Indigenous Services Canada (ISC; French: Services aux Autochtones Canada; SAC) is one of two departments in the Government of Canada with responsibility for policies relating to Indigenous peoples in Canada (the other being Crown–Indigenous Relations and Northern Affairs Canada). ISC's mandate is to work "collaboratively with partners to improve access to high quality services for First Nations, Inuit and Métis."

The department was created in 2019 following the dissolution of the Department of Indian Affairs and Northern Development. ISC is responsible to Parliament through the minister of Indigenous services (Mandy Gull-Masty since 2025). While the minister is head of the department, and provides policy/political direction, the day-to-day operations of the department are managed by the deputy minister (currently Michelle Kovacevic), who is a public servant. Its headquarters is in Terrasses de la Chaudière, in downtown Gatineau, Quebec.

In August 2017, the Trudeau ministry announced the dissolution of the Department of Indian Affairs and Northern Development and announced that it would be replaced by the Department of Indigenous Services and the Department of Crown-Indigenous Relations and Northern Affairs. This came into effect as of July 15, 2019. The transition was not instantaneous, with Orders-in-Council initially separating the portfolios, and formal legislation constituting the new departments being passed in July 2019.

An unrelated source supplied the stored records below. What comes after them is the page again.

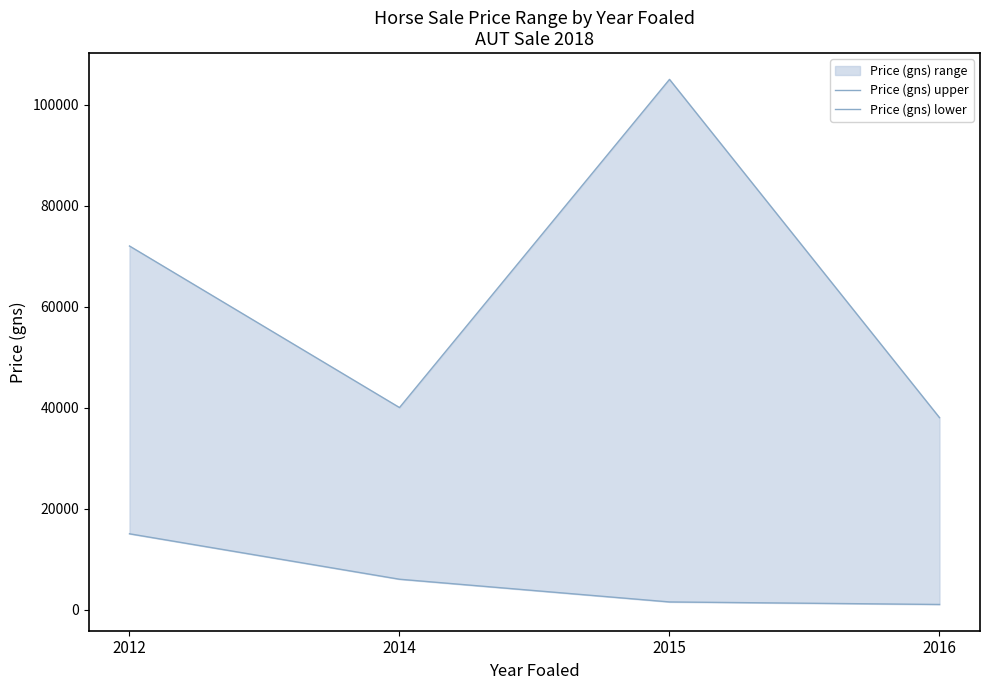

List the series in order of their overall mean, lowest first.

Price (gns) lower, Price (gns) upper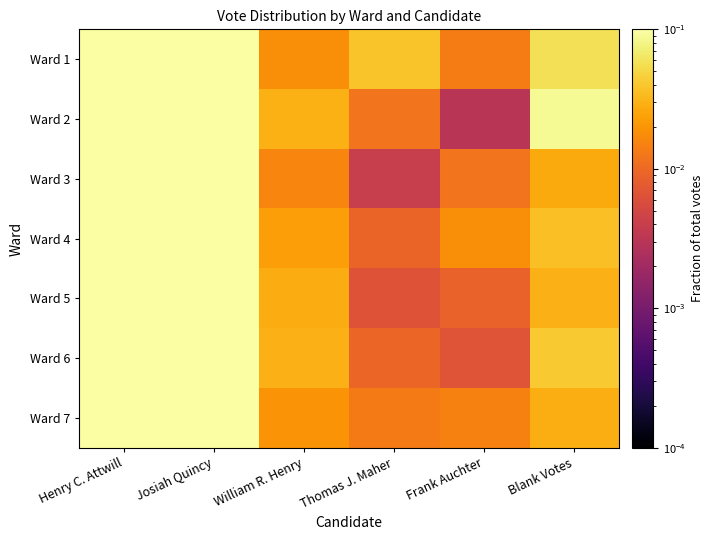

What is the total value across all series at William R. Henry?

0.2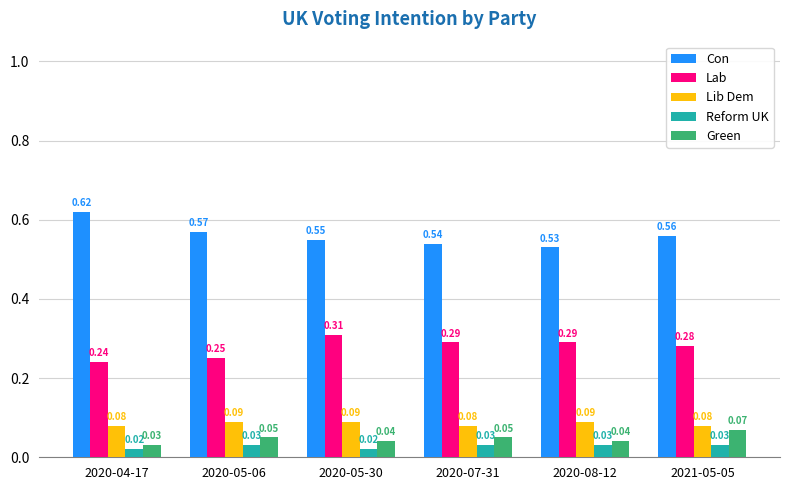

List the series in order of their peak value, highest first.

Con, Lab, Lib Dem, Green, Reform UK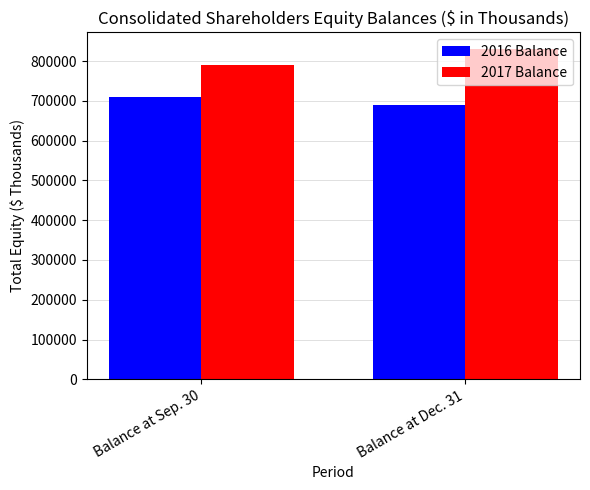

The value of 2016 Balance at Balance at Sep. 30 is 709334. True or false?

True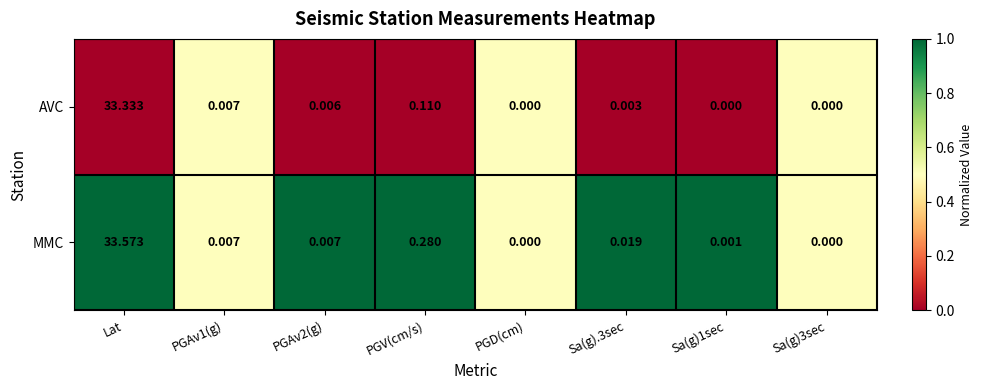

List the series in order of their peak value, highest first.

MMC, AVC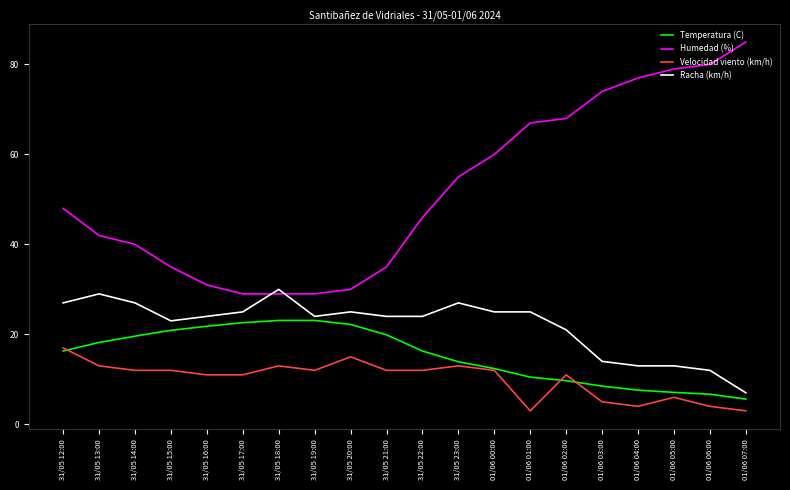

What is the sum of the Racha (km/h) values at 01/06 04:00 and 31/05 13:00?

42.0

According to Trudeau, the rationale behind the restructuring was that "the structures in place at Indigenous and Northern Affairs Canada were created at a time where the approach around the Indian Act, the approach around our engagement with indigenous peoples, was very much looked at in a paternalistic, colonial way". The new departments are consistent with the 1996 Royal Commission on Aboriginal Peoples' recommendations to improve the delivery of services dramatically and fast-track self-government.

By January 2012, there were two government audits that revealed that the federal government had earmarked about a billion dollars annually on constructing and/or maintaining First Nations infrastructure in First Nations communities.

"Findings from the "AFN First Nations Regional Longitudinal Health Survey 2002/2003 study (March 2007) are notable: More than 1/5 of adult respondents report that they have no access to garbage collection services; Nine percent of homes do not have either sewage service or a septic tank; and Only 2/3 of respondents considered their water safe to drink: Over 60 percent of respondents obtain their drinking water from bottled water. To cite a 2003 INAC study, 39 percent of water systems exceeded one or more of the risk indicator thresholds occasionally or continuously. Among key informants, there was unanimous consensus that there is a clear infrastructure deficit on reserve and in the different categories, according to the community; investment needed in housing, school, water facilities, and roads were usually mentioned as examples."